La préparation psychologique aux missions militaires permet d'optimiser la sélection-orientation des personnels, de faciliter l'instruction et l'entraînement, de contrôler les réactions émotionnelles mais aussi d'aider l'adaptation aux groupes et à l'institution.
Science et défense - Recherches de défense en sciences biomédicales et humaines (II) Psychologie et sociologie militaires
Quelles que soient la puissance et la fiabilité des armes et des systèmes d’armes mis à la disposition du combattant, quel que soit le degré de son entraînement physique et de sa résistance physiologique, le facteur psychique demeure le noyau ultime qui peut faire basculer l’issue des combats. Ce facteur psychique s’exprime sur le terrain en termes simples : compréhension de la situation, capacité de s’adapter à des conjonctures critiques, résistance émotionnelle, solidarité avec le groupe des camarades, confiance dans les chefs, maintien du moral, volonté de résister et de vaincre.

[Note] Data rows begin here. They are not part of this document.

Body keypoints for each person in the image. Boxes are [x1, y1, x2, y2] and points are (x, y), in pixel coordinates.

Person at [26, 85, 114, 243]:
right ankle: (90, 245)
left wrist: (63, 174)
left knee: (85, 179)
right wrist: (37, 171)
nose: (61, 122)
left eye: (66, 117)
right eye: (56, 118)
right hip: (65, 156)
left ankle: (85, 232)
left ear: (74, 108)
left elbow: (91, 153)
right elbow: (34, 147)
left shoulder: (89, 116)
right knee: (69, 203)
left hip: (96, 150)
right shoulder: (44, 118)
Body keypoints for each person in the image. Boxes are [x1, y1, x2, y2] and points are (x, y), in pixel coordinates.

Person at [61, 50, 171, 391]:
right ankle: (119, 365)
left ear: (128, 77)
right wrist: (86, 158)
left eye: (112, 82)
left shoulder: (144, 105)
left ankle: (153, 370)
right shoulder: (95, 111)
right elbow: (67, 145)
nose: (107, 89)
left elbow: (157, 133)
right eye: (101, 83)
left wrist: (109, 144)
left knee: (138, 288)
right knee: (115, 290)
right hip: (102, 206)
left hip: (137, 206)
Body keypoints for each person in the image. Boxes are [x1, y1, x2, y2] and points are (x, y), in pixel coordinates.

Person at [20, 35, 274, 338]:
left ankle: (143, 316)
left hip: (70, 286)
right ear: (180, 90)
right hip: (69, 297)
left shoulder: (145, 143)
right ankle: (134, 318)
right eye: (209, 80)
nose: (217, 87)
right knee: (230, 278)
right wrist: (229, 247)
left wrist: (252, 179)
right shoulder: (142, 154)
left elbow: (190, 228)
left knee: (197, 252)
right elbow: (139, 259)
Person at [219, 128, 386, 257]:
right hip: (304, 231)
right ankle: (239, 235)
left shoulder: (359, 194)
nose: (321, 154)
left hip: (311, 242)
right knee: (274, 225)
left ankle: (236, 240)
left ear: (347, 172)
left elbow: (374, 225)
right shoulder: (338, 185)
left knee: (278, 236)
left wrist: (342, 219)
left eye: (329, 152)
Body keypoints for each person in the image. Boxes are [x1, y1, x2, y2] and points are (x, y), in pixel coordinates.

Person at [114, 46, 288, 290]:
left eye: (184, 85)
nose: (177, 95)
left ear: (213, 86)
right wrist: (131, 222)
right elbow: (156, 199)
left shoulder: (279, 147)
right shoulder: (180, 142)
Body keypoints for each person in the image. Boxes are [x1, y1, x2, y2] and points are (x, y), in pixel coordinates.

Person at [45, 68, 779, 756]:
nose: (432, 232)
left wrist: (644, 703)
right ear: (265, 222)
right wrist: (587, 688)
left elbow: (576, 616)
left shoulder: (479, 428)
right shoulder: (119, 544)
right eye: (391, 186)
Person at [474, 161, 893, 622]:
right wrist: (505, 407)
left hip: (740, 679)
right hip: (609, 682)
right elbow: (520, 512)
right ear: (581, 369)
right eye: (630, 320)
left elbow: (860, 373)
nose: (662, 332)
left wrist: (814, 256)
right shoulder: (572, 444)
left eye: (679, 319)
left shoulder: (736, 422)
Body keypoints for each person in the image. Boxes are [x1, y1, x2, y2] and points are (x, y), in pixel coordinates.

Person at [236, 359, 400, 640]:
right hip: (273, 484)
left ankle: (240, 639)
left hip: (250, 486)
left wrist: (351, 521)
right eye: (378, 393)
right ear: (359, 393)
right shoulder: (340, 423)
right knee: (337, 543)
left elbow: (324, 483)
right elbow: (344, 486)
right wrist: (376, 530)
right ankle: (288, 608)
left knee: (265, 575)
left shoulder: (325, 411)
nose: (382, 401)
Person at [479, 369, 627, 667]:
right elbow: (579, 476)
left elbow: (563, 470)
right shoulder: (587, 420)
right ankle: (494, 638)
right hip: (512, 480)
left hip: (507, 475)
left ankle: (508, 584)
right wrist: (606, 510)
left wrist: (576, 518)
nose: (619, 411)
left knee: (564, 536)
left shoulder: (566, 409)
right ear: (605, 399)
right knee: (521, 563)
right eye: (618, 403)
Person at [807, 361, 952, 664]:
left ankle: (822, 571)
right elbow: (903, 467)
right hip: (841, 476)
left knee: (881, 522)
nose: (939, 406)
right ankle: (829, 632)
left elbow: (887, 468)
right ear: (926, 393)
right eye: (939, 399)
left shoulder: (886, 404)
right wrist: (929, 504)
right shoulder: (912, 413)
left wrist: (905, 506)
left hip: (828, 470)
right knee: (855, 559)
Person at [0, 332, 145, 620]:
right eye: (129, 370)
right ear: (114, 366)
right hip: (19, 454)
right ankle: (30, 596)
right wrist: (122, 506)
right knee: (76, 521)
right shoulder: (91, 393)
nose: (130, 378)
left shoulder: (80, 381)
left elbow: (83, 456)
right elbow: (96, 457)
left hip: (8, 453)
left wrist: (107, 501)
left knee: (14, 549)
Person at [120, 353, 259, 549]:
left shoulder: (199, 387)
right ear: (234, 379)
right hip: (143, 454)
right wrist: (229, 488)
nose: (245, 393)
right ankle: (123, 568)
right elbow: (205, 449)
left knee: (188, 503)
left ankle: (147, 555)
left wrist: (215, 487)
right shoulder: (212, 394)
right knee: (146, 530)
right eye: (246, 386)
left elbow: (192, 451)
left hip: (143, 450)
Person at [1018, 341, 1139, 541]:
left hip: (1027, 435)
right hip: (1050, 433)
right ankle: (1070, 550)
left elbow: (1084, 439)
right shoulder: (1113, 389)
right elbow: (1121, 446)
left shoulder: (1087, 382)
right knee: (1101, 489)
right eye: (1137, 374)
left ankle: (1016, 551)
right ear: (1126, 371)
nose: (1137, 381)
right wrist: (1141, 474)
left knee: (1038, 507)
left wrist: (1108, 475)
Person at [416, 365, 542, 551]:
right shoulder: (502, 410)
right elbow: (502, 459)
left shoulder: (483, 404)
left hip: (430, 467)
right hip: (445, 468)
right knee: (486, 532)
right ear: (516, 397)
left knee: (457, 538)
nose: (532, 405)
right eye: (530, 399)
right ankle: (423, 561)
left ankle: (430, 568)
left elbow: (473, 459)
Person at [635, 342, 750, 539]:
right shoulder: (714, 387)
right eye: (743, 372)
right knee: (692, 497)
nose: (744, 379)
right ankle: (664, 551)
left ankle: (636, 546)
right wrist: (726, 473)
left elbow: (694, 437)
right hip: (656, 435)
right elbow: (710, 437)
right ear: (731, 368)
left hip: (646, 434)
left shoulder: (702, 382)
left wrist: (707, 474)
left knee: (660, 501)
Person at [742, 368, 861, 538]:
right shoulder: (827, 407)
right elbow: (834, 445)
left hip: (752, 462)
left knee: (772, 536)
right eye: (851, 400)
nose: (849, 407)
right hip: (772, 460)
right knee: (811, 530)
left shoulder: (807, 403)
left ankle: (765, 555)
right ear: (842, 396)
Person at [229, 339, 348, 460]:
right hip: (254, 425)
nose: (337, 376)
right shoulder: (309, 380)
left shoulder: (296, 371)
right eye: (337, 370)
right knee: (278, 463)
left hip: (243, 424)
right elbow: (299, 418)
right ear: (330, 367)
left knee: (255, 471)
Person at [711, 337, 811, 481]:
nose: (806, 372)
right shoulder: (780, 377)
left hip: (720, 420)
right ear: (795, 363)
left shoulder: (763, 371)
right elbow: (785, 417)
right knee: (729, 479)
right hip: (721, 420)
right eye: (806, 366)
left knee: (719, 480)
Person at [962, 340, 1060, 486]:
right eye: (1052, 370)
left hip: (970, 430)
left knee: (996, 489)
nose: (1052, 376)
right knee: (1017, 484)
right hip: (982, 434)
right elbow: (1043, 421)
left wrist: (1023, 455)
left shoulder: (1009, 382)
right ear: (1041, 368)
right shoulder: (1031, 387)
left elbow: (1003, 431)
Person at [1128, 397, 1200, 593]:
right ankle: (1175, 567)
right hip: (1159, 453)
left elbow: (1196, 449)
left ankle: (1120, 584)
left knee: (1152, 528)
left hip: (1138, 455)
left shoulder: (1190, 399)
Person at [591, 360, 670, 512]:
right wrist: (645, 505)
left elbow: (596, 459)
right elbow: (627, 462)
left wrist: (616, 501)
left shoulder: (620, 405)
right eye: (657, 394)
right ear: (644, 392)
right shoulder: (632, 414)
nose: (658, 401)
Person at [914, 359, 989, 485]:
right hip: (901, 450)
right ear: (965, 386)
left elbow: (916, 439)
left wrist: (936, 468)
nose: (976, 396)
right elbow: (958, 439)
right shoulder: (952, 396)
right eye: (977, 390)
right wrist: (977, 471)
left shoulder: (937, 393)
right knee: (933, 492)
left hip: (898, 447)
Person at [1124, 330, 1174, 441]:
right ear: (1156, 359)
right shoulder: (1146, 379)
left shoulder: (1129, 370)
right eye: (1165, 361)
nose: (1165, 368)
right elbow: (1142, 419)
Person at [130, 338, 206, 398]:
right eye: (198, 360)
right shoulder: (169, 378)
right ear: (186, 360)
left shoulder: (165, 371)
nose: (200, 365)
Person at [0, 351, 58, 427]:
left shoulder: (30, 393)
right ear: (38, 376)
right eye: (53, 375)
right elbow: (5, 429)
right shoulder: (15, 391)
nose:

Dans le programme de préparation du combattant à ses missions, ce facteur psychique doit être pris en compte à tous les niveaux : instruction civique et esprit de défense, sélection-orientation des personnels, instruction et entraînement (comprenant la maîtrise des réactions émotionnelles et l’entraînement à faire face à des situations critiques), adaptation au milieu militaire, à son mode de vie, à ses groupes et à l’institution militaire elle-même, politique sociale de gestion des personnels, enfin, et de maintien de leur moral.
On conçoit sans peine l’opportunité d’entreprendre et de poursuivre des recherches de défense en sciences humaines, appropriées à atteindre les divers objectifs de cette préparation psychique. Malgré leur spécificité « militaire », ces objectifs n’impliquent pas le recours à une « psychologie-sociologie militaire » radicalement différente des sciences humaines du secteur civil ou faisant appel à d’autres méthodes et moyens de recherches. Tout au contraire, va-t-on se référer à toutes les branches des sciences humaines existantes : neurophysiologie et psycho-physiologie (1), psychologie expérimentale et psychométrie, psychopédagogie, psychologie clinique ou pathologie, microsociologie des petits groupes, macrosociologie des faits sociaux, sociologie « compréhensive » enfin, appropriée à saisir le sens de l’institution et son rapport à la société globale. On ajoutera pour finir que l’avènement des moyens et des méthodes de l’informatique, ces dernières décennies, a permis de relancer la recherche en sciences humaines dans les armées, la rendant plus « objectivante » et plus « opérationnelle ».